## EXTRACT

┏━━

The second hurdle is knowing what bias it is you want to remedy. For a known bias like the gender gap, the Women in Red have lists of missing Wikipedia articles. A Wikidata gap is expressed by the absense of data. Listeria lists are great at that.. These are all the universities of Africa.. If you do not get the extend of what we miss, you have some thinking to do. When you apply this principle to the science of Africa, you find a lot of lists and the biggest issue remains; missing lists.

When you tackle a missing subject like I did for the "Affiliates of the African Academy of Sciences", you will find a source as a reference for the group and a reference on every affiliate. To ensure that the data is relevant and actionable, I added all of them, linked them to ORCiD and/or Google Scholar enabling SourceMD to link them to their papers. I added nationality because this may trigger inclusion on the Women in Red lists and when it was obvious, I added employers so that they may be included as a scholar on African University lists..

┗━━

## EXERCISE A
From the text on Wikidata gaps, reproduce the passage that opens with the words "The second hurdle" and closes with "remains; missing lists.".

(Saved entries)
┏━━

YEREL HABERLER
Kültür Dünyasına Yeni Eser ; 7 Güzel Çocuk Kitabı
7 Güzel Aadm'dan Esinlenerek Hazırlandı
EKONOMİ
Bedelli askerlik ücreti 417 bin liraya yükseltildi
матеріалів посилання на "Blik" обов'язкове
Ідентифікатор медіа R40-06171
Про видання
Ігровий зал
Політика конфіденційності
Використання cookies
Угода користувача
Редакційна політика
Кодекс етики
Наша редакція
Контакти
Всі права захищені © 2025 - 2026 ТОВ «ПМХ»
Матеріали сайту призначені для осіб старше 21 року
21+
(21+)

┗━━
┏━━

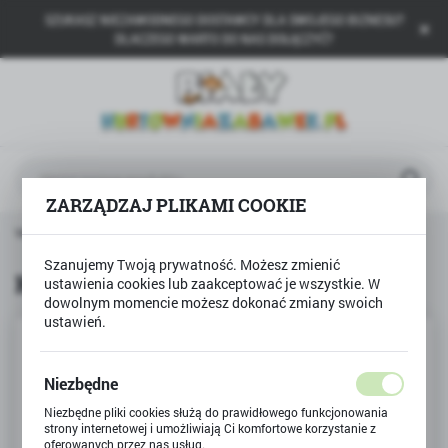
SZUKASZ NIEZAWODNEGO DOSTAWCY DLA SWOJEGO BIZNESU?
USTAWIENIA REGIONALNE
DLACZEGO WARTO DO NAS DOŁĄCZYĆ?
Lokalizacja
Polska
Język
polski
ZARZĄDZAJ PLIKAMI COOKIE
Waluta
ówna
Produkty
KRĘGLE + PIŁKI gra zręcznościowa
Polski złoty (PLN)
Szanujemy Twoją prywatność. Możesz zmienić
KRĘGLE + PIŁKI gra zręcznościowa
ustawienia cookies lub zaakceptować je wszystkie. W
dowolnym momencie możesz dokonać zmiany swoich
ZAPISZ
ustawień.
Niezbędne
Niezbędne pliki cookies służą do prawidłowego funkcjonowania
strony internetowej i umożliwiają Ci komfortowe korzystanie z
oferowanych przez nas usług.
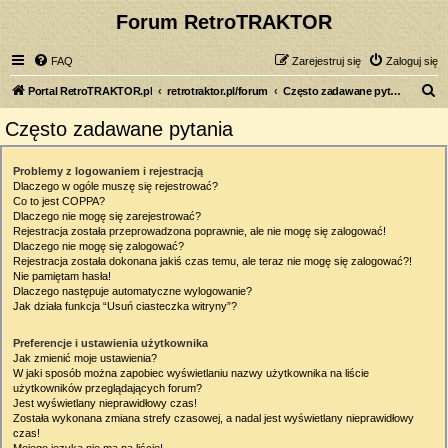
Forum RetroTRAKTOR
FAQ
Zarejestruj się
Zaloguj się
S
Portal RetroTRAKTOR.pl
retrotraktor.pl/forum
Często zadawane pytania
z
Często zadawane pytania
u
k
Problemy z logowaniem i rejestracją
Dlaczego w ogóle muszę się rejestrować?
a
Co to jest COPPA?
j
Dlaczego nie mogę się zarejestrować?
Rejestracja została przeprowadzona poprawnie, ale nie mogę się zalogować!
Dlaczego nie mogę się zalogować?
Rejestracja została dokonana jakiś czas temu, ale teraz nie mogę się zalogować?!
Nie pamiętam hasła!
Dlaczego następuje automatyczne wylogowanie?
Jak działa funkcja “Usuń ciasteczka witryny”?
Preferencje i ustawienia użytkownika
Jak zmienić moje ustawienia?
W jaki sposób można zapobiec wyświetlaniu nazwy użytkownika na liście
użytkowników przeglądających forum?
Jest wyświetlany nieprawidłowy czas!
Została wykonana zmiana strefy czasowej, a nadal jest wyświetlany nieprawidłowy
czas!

┗━━

## EXERCISE B
Write out, word for word, the part of the listing that opens with the line containing "SZUKASZ NIEZAWODNEGO DOSTAWCY" and closes with the line containing "oferowanych przez nas usług.", including both of those lines.

## EXPECTED OUTPUT A
The second hurdle is knowing what bias it is you want to remedy. For a known bias like the gender gap, the Women in Red have lists of missing Wikipedia articles. A Wikidata gap is expressed by the absense of data. Listeria lists are great at that.. These are all the universities of Africa.. If you do not get the extend of what we miss, you have some thinking to do. When you apply this principle to the science of Africa, you find a lot of lists and the biggest issue remains; missing lists.

## EXPECTED OUTPUT B
SZUKASZ NIEZAWODNEGO DOSTAWCY DLA SWOJEGO BIZNESU?
USTAWIENIA REGIONALNE
DLACZEGO WARTO DO NAS DOŁĄCZYĆ?
Lokalizacja
Polska
Język
polski
ZARZĄDZAJ PLIKAMI COOKIE
Waluta
ówna
Produkty
KRĘGLE + PIŁKI gra zręcznościowa
Polski złoty (PLN)
Szanujemy Twoją prywatność. Możesz zmienić
KRĘGLE + PIŁKI gra zręcznościowa
ustawienia cookies lub zaakceptować je wszystkie. W
dowolnym momencie możesz dokonać zmiany swoich
ZAPISZ
ustawień.
Niezbędne
Niezbędne pliki cookies służą do prawidłowego funkcjonowania
strony internetowej i umożliwiają Ci komfortowe korzystanie z
oferowanych przez nas usług.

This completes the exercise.